Die wahre Prüfung für den Klassenmanager beginnt immer dann, wenn er die Gruppe verlässt.
Erst dann nämlich erweist es sich, ob das System robust genug ist, sich selbst zu organisieren und zu regulieren oder ob sein Funktionieren von einer Person abhängig ist.
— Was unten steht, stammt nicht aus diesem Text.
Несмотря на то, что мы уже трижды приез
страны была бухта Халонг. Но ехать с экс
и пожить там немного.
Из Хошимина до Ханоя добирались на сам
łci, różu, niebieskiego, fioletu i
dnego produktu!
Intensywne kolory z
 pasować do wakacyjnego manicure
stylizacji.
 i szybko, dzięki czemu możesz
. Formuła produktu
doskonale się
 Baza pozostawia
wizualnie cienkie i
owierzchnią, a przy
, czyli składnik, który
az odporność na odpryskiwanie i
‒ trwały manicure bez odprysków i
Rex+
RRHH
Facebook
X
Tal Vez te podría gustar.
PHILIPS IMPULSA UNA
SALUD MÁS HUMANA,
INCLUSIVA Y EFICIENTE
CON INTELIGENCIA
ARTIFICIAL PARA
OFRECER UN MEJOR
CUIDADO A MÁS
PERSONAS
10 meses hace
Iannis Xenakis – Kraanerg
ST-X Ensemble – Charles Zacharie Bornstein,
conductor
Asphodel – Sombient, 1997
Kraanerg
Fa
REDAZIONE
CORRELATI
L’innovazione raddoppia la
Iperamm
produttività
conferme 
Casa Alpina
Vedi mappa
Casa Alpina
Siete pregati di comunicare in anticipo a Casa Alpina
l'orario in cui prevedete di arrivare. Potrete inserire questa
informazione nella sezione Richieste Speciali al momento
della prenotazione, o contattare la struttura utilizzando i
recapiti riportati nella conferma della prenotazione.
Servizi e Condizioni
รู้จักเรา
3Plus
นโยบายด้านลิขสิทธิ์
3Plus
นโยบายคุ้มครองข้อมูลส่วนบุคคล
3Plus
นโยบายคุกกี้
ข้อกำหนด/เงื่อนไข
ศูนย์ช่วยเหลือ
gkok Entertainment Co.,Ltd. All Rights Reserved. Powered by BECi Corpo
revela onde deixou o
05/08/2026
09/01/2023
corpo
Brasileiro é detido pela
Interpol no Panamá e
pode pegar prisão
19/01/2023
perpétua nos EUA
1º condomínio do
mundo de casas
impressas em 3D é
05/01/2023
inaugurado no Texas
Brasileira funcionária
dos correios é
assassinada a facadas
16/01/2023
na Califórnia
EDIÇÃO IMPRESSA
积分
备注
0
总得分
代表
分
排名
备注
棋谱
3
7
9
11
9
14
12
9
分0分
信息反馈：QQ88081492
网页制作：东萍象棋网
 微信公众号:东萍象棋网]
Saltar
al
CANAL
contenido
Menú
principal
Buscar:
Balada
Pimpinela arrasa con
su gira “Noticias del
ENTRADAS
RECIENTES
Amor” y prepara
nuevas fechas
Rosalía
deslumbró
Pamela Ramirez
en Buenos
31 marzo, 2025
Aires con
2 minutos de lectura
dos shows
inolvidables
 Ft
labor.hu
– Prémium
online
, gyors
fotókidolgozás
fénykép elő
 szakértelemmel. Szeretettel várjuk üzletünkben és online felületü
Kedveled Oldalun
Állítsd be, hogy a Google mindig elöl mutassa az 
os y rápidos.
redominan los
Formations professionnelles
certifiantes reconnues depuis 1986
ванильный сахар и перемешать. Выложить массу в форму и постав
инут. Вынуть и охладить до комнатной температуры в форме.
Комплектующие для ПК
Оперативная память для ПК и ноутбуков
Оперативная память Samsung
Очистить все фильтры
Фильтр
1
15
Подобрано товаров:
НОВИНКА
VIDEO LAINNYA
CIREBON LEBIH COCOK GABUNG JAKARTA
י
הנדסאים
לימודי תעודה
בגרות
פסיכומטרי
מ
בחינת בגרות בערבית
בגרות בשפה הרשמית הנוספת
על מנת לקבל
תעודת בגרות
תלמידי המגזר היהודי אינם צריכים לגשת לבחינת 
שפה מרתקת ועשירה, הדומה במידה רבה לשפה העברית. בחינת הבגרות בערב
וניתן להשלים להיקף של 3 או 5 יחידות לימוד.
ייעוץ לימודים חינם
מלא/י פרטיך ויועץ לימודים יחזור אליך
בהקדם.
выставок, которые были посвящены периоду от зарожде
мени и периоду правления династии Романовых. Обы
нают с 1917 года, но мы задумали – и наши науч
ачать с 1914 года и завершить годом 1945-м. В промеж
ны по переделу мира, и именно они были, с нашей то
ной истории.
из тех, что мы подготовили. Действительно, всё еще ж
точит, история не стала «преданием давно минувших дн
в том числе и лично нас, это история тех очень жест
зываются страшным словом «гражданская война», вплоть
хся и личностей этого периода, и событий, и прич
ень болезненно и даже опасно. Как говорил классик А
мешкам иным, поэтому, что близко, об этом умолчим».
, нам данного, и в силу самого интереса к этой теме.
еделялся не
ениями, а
Als Lehrer oder Klassenleiter ist man Führungskraft. Kooperatives Klassenmanagement leistet Beziehungs-, Organisations- und Theoriearbeit, zudem zählen auch Delegieren und Führen dazu. Wie aber wird man als Führungskraft wirksam für andere? Der Schlüssel dazu liegt in der Art zu handeln. Handeln ist ein Muster – besonders auch für Schüler, denen geeignete Modelle in Form von verantwortungsvoll handelnden Eltern während ihres Sozialisationsprozesses in zunehmendem Maße verloren gehen.
Alle Menschen, auch wirksame, sind verschieden. Wirksame Menschen folgen lediglich einigen Regeln, ihre Arbeitsweisen sind methodisch-systematisch und handwerklich professionell. Den Kern managerieller Wirksamkeit, so Malik, bildet ein kompetenter Werkzeuggebrauch sowie zielfokussierende Handlungsweisen nach bestimmten Grundsätzen. Es lohnt, die Grundlagen für gutes Managen zu erlernen, weil sie nicht nur zu besseren Arbeitsergebnissen führen, sondern auch vor beruflichem Leidensdruck oder Burn-out schützen. Organisationen wie die Schule sind meist sehr zähflüssige Gebilde, die es elastischer und wirksamer zu machen gilt, d. h. ihrem eigentlichen Zweck zuzuführen, Kinder auszubilden, ihnen verantwortungsvolles Handeln zu vermitteln, sie selbstwirksam und lebensfähig zu machen.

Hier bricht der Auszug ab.